Ten years ago, when customers had an issue with a website, they may have had the luxury of utilizing the website’s contact form. Perhaps they utilized some live chat service. In most cases, they may have emailed the all-accessible webmaster or picked up the phone.
But over the last few years, the online landscape has become increasingly more social. Email is still a pretty ubiquitous communications medium. And it’s used by those seeking more traditional touchpoints. Live chat has, as a general category, grown by leaps and bounds.
Live chat assumes you’re constantly available, always on, and those electing not to offer phone support usually don’t want live chat either. They want to take a breath between customer issues and customer tickets. Live chat offers no interruptions, no breaks.
Then, the webmaster got busy. He was busy building the website, after all. And he usually got frustrated when he received emails from disgruntled customers about issues he couldn’t solve. A webmaster representing a media site might receive a complaint like, “Why did I get double-charged for my subscription?” or “Why am I getting this offensive ad?”

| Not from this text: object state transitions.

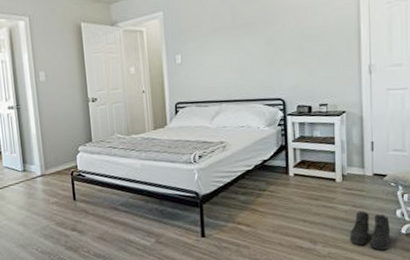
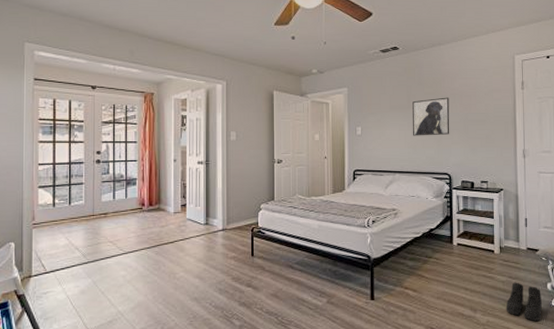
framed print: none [238,11,283,60] -> present [412,97,450,136]

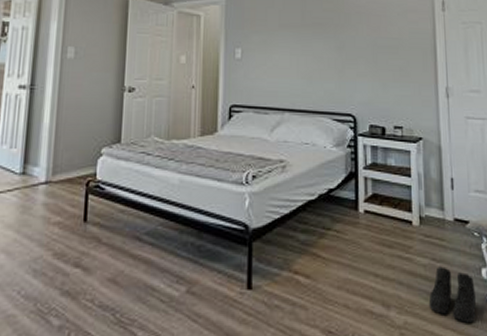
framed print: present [412,97,450,136] -> none [307,15,355,65]

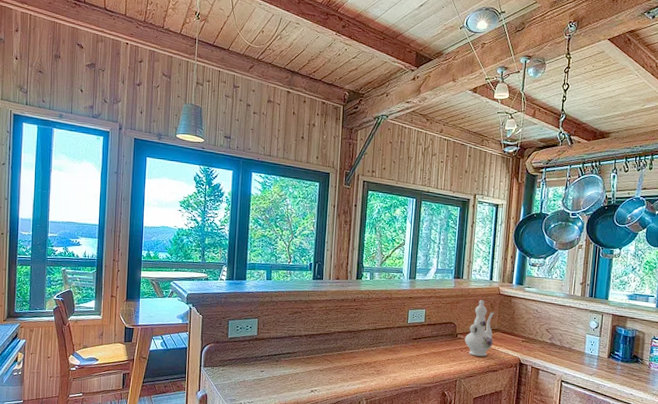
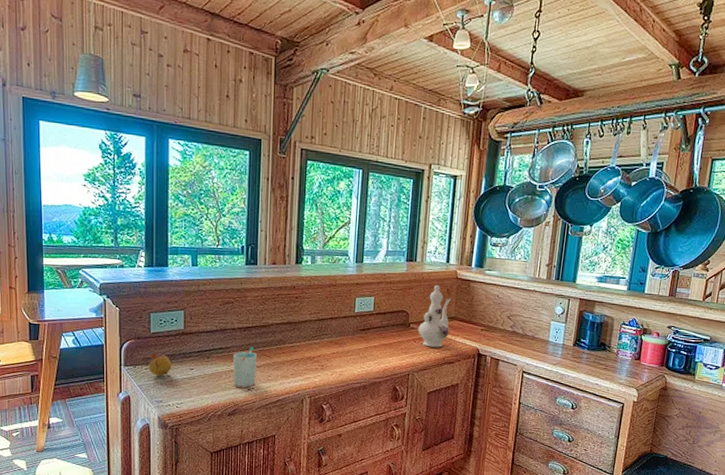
fruit: none [224,355,245,379] -> present [148,351,172,378]
cup: none [298,352,320,390] -> present [233,347,257,389]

Neither of those issues could be solved by the webmaster. So over time, his email disappeared from the website.
While phones still play an important role in support scenarios, they can be costly, requiring an investment of time and staff. Tools that supplement this have made for a decrease in financial investments.
In 2011, in-app customer experiences started replacing the old tried and true ways of communicating about a product or service. Spearheaded by venture-backed Intercom, a little chat bubble would show up on the bottom of a website, and one would click to receive in-app messaging about the product or service. This way, businesses could easily communicate with their customers within the app and via email if desired.
Nudgespot is an in-app messaging platform, letting you map conversation history, talk to visitors, and build relationships without the overhead. At the present time the app is free for an unlimited number of users and customers, but has two monthly plans at $49 and $199 per month based on additional features and functionality.
Nudgespot takes in-app messaging to the next level, letting website owners take control of widgets that are customized to fit within the website’s design and functionality without being intrusive and while being mobile-friendly. Further, it sees what actions were performed by specific users, so you can make educated assumptions about the person you’re speaking with, by determining what steps they’ve taken on the site to date. This also extends to intelligent conversation. Conversations can be triggered based on what actions have been performed (or not) on the site, such as visiting the site three times in the last three days, or not logging in to the site in over a month.
One of the cooler things that in-app messaging offers is the ability to run concurrent sessions, so that you can have real time conversations with multiple people at the same time. There’s no expectation of real time response not in the way live chat has conventionally delivered the service. So the load is not too heavy on any customer service person at any given time. Another neat feature of in-app messaging is the ability to assign a conversation to another team member easily and to offer internal notes that only the business side can see. All of the public conversations on a user’s account, however, are visible to both the customer and the business representative. So any new person jumping in on a conversation can see what’s been discussed.
In-app messaging like Nudgespot takes advantage of giving customers the ability to have conversations with businesses at a low cost and with a great user experience. It’s one solution for customer onboarding, engagement and support.
Nudgespot says “there is no reason why businesses should be restricted from having a conversation with their customers and visitors.” They say that is why they offer no or low cost solutions because high costs are demotivating for businesses with smaller budgets. They discourage them from joining the in-app messaging game.